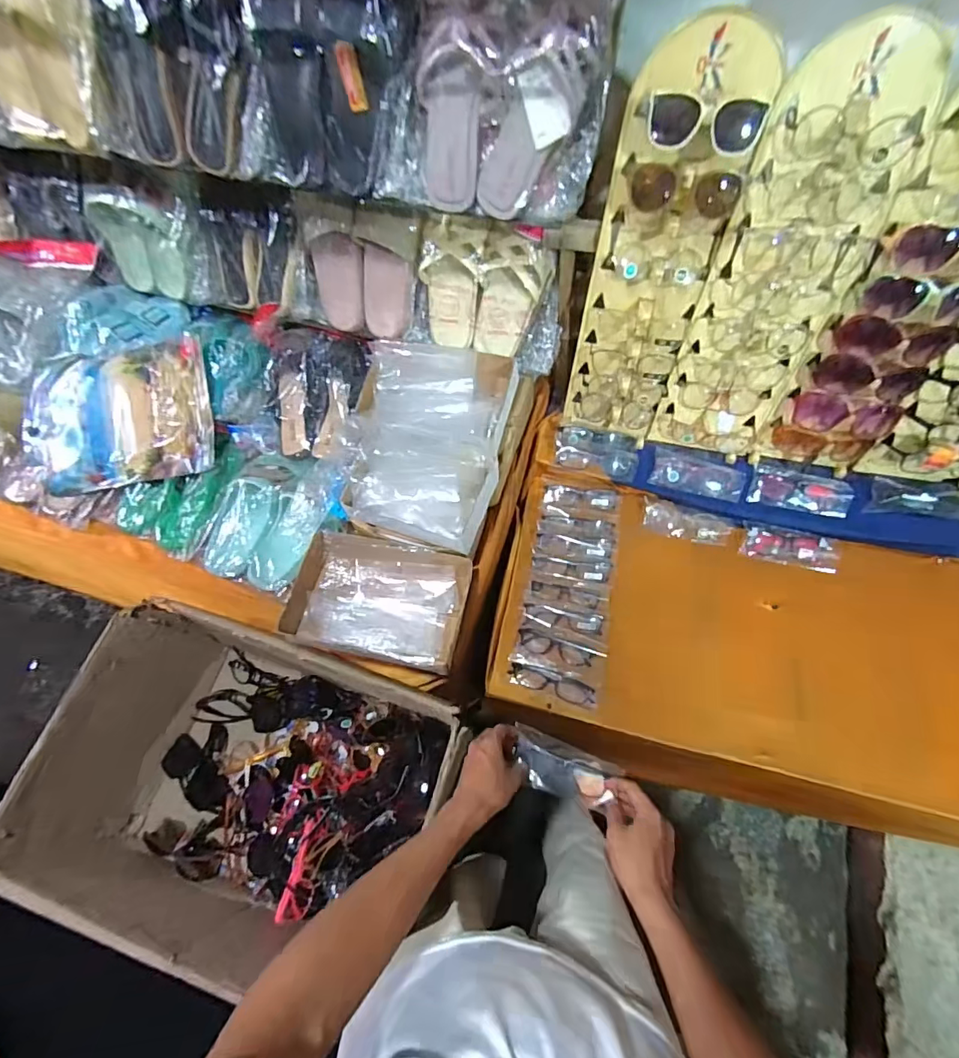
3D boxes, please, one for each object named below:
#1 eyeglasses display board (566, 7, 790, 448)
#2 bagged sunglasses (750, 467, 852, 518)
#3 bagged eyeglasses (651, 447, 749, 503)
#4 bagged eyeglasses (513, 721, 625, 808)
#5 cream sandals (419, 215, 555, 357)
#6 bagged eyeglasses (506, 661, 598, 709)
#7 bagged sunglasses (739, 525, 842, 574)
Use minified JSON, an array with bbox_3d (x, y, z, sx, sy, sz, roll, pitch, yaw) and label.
[{"bbox_3d":[0.238,-0.338,0.669,0.152,0.502,0.052,11,49,6],"label":"eyeglasses display board"},{"bbox_3d":[0.544,-0.063,0.813,0.155,0.022,0.061,13,95,11],"label":"bagged sunglasses"},{"bbox_3d":[0.381,-0.095,0.839,0.150,0.018,0.065,16,99,12],"label":"bagged eyeglasses"},{"bbox_3d":[0.106,0.313,0.624,0.133,0.027,0.063,21,67,11],"label":"bagged eyeglasses"},{"bbox_3d":[0.003,-0.368,0.760,0.199,0.200,0.070,18,51,8],"label":"cream sandals"},{"bbox_3d":[0.116,0.244,0.757,0.138,0.025,0.036,16,66,8],"label":"bagged eyeglasses"},{"bbox_3d":[0.529,0.032,0.818,0.150,0.028,0.060,13,96,10],"label":"bagged sunglasses"}]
===============
**To do**
Set down the material above exactly as it reads, but not its pictures.

**Task result**
3D boxes, please, one for each object named below:
#1 eyeglasses display board (566, 7, 790, 448)
#2 bagged sunglasses (750, 467, 852, 518)
#3 bagged eyeglasses (651, 447, 749, 503)
#4 bagged eyeglasses (513, 721, 625, 808)
#5 cream sandals (419, 215, 555, 357)
#6 bagged eyeglasses (506, 661, 598, 709)
#7 bagged sunglasses (739, 525, 842, 574)
Use minified JSON, an array with bbox_3d (x, y, z, sx, sy, sz, roll, pitch, yaw) and label.
[{"bbox_3d":[0.238,-0.338,0.669,0.152,0.502,0.052,11,49,6],"label":"eyeglasses display board"},{"bbox_3d":[0.544,-0.063,0.813,0.155,0.022,0.061,13,95,11],"label":"bagged sunglasses"},{"bbox_3d":[0.381,-0.095,0.839,0.150,0.018,0.065,16,99,12],"label":"bagged eyeglasses"},{"bbox_3d":[0.106,0.313,0.624,0.133,0.027,0.063,21,67,11],"label":"bagged eyeglasses"},{"bbox_3d":[0.003,-0.368,0.760,0.199,0.200,0.070,18,51,8],"label":"cream sandals"},{"bbox_3d":[0.116,0.244,0.757,0.138,0.025,0.036,16,66,8],"label":"bagged eyeglasses"},{"bbox_3d":[0.529,0.032,0.818,0.150,0.028,0.060,13,96,10],"label":"bagged sunglasses"}]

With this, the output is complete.